Tristra Newyear Yeager. Photo by Martin Boling


Tristra Newyear Yeager admits these are peculiar times for an admirer of Russian culture. But while American and Russian politicians carry on their geopolitical rivalry, Yeager says both countries have a heartland where the people have more in common than they probably realize.

Yeager, 43, speaks from experience. Not only has she lived in Russia during both the Soviet and post-Soviet eras, she also earned a Ph.D. in Central Eurasian studies from Indiana University, specializing in Siberian and Mongolian history.

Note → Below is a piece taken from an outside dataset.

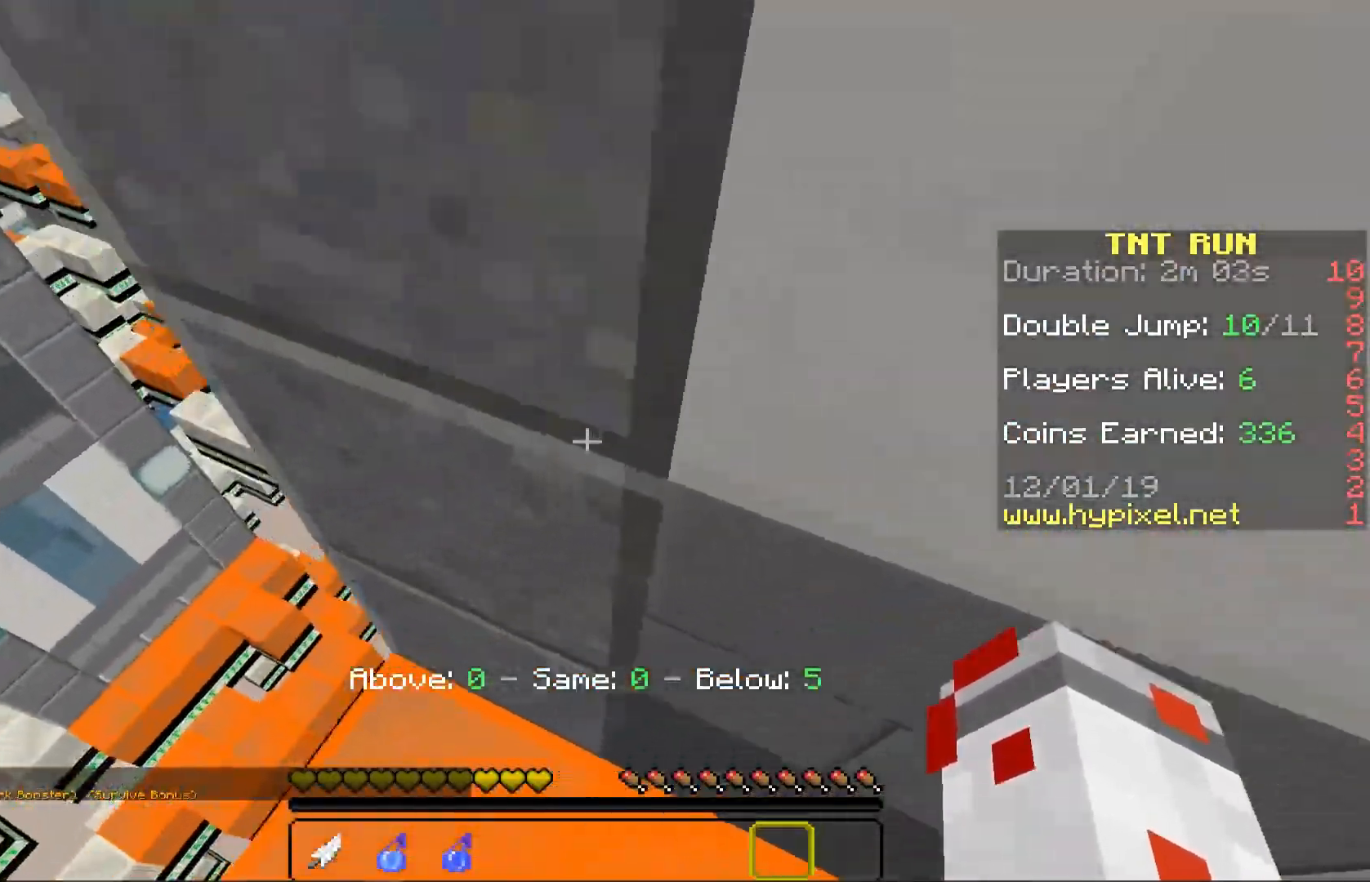
{"keys": ["w"], "mouse": [], "events": [[33, "w", "down"], [283, "w", "up"], [383, "w", "down"], [450, "a", "up"]]}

“New York City is not America, and Moscow is not Russia,” Yeager points out. “In smaller cities, like the places where I did my dissertation research, people like to go outside, pick berries, light a fire, and grill some meat. Russian and American rednecks would have a blast together.”

Yeager grew up in a Kansas City, Missouri, suburb hearing about the Soviet “evil empire.” She remembers TV news footage of miserable-looking Russians in gray coats. “I kept asking myself, ‘Why are they evil?’” she says. “To me, they just looked a little grumpy.”

In high school, she had the opportunity to travel to the U.S.S.R. “We went to Moscow; Leningrad; Almaty, Kazakhstan; and Dushanbe, Tajikistan, which was under martial law,” Yeager says. “The Red Army was patrolling Dushanbe in tanks. It was eye opening for a 16-year-old girl from the Midwest.”

After learning Russian at Wesleyan University, Yeager lived in Russia in the mid-1990s, teaching English and performing in a basement theater. It was a fun, bohemian existence, she says. She came to IU in 1996 to study Mongolian and Buryat (a language from the Lake Baikal region). “I got a Ph.D. because I was hooked on the history and culture,” she says. In the early 2000s, Yeager went back to Russia and worked as an editor at The Moscow Times, an expatriate newspaper. She stayed a year, then returned to the U.S. and married a native Bloomingtonian. They have two sons.

Now a writer and strategist for Rock Paper Scissors, a Bloomington public relations agency, Yeager recently self-published a historical fantasy novel, The Tomb and The Stone, under the pen name T.
Newyear. The novel offers a glimpse of 19th-century Siberian life.

Her sources were the writings of minor nobles exiled to Siberia after palace intrigues. “They were fascinating, literate people who created their own society,” Yeager says. “I read their letters in published collections at the IU Wells Library, and they brought me to tears.”